India has demanded the release of a fighter pilot shot down by Pakistan warplanes in a major escalation between the two nuclear powers over Kashmir. Video showing the pilot, blindfolded and with blood on his face, was shared by Pakistan's information ministry. India described the images as a vulgar display of an injured personnel.
Social media users in India have hailed the pilot as a hero. Others are urging both countries to show restraint, with the hashtag #SayNoToWar.
The recent aerial attacks across the Line of Control (LoC) dividing Indian and Pakistani territory in Kashmir are the first since a war in 1971.
The incident, in which Pakistan said it had shot down two military jets, has escalated tensions between the two nations, both of whom claim all of Kashmir, but control only parts of it.
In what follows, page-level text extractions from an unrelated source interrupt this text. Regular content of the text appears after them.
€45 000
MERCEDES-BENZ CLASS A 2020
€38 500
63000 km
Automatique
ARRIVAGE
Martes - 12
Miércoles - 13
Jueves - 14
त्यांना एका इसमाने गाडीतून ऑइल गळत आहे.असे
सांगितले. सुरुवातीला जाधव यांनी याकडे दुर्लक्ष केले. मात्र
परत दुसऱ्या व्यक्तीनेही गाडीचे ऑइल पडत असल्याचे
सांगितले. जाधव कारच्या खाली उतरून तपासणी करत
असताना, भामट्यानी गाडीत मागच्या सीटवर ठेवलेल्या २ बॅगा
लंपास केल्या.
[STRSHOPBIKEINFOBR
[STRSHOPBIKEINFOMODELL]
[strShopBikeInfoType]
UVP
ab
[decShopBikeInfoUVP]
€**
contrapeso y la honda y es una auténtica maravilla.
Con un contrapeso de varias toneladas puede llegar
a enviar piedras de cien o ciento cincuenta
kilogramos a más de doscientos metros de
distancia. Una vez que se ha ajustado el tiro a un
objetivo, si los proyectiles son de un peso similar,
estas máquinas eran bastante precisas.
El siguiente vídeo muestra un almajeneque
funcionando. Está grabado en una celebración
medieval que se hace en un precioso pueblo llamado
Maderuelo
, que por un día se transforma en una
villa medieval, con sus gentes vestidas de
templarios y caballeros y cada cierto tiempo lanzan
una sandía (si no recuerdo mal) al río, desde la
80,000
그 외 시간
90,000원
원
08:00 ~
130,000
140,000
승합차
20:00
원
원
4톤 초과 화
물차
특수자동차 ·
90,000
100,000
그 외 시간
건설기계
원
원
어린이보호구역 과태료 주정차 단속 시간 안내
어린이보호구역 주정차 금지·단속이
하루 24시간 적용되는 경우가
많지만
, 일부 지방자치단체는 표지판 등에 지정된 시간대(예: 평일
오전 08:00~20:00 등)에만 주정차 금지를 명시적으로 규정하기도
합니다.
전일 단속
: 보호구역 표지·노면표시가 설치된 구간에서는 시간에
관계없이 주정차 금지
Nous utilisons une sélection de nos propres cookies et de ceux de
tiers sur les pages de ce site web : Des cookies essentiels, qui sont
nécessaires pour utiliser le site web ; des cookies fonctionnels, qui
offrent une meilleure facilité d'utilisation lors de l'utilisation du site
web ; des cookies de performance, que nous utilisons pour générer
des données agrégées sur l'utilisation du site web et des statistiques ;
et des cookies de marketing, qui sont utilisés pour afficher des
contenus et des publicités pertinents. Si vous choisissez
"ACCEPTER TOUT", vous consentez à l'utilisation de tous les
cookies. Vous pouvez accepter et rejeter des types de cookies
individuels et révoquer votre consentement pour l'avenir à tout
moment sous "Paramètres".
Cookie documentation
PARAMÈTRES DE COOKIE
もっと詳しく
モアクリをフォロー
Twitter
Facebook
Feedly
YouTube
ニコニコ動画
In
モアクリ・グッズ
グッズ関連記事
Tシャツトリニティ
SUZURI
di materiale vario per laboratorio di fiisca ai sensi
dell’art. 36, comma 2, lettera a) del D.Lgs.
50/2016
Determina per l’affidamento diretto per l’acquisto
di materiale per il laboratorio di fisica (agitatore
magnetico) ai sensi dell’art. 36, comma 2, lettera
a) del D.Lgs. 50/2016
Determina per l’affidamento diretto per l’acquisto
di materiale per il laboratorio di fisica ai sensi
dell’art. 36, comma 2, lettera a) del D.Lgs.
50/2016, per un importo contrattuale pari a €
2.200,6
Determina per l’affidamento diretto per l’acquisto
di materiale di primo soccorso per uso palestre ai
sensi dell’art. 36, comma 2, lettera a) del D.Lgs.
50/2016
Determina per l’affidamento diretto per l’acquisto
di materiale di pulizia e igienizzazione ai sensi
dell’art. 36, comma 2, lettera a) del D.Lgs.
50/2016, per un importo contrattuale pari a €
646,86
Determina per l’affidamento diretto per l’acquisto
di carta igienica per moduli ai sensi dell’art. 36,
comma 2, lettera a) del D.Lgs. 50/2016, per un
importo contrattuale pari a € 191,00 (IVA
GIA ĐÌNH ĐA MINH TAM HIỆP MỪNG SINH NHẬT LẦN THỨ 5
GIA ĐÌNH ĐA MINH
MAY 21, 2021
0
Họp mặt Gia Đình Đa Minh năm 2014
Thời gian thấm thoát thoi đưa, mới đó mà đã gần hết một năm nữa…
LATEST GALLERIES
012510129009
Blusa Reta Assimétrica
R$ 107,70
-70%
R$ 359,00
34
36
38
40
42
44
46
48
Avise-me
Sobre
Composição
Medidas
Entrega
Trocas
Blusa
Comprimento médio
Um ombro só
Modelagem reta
It came a day after India struck what it said was a militant camp in Pakistan in retaliation for a suicide bombing that killed at least 40 Indian troops in Kashmir.
A Pakistan-based group said it carried out the attack - the deadliest to take place during a three-decade insurgency against Indian rule in Kashmir.
On Wednesday, the US urged India and Pakistan to avoid further military action and said it was focused on de-escalating the tension between the two sides.
The Indian Air Force pilot, identified as Wing Commander Abhinandan, had been reported missing in action by Indian officials.
Images then circulated of his capture, which were both condemned for what appeared to be a physical attack at the hands of residents in Pakistan-controlled Kashmir, and praised for the actions of the Pakistani soldiers who intervened to create a barrier.
Pakistan's information ministry published - but subsequently deleted - a video purporting to show the blindfolded pilot, who could be heard requesting water, after he had been captured.
In later footage, Wing Commander Abhinandan could be seen sipping tea from a cup without a blindfold and appeared to have been cleaned up.
He answered a number of questions including his name, military position and that he was from down south, before refusing to share any details when asked about his mission: I'm not supposed to tell you that.
Pakistan's military spokesman Maj Gen Asif Ghafoor said the pilot was being treated as per norms of military ethics.
Correspondents point out that this is the first major conflict between the two countries since social media became mainstream. And the social media reactions over the last few days have been a very good indicator of the changing mood in India ever since the Pulwama attack.
Largely driven by angry television media coverage, the days after the bombing were full of calls for war and the desire to teach Pakistan a lesson.
On Tuesday, when India announced it had launched air strikes on militants inside Pakistani territory, the mood was jubilant. The hashtags ranged from #IndiaStrikesBack and #HowsTheJosh (which translates to 'how is the fighting spirit') - a line taken from the Bollywood film Uri which celebrated India's first surgical strike in Pakistan-administered Kashmir in 2016.
But with Wing Commander Abhinandan's capture, the jubilation died down.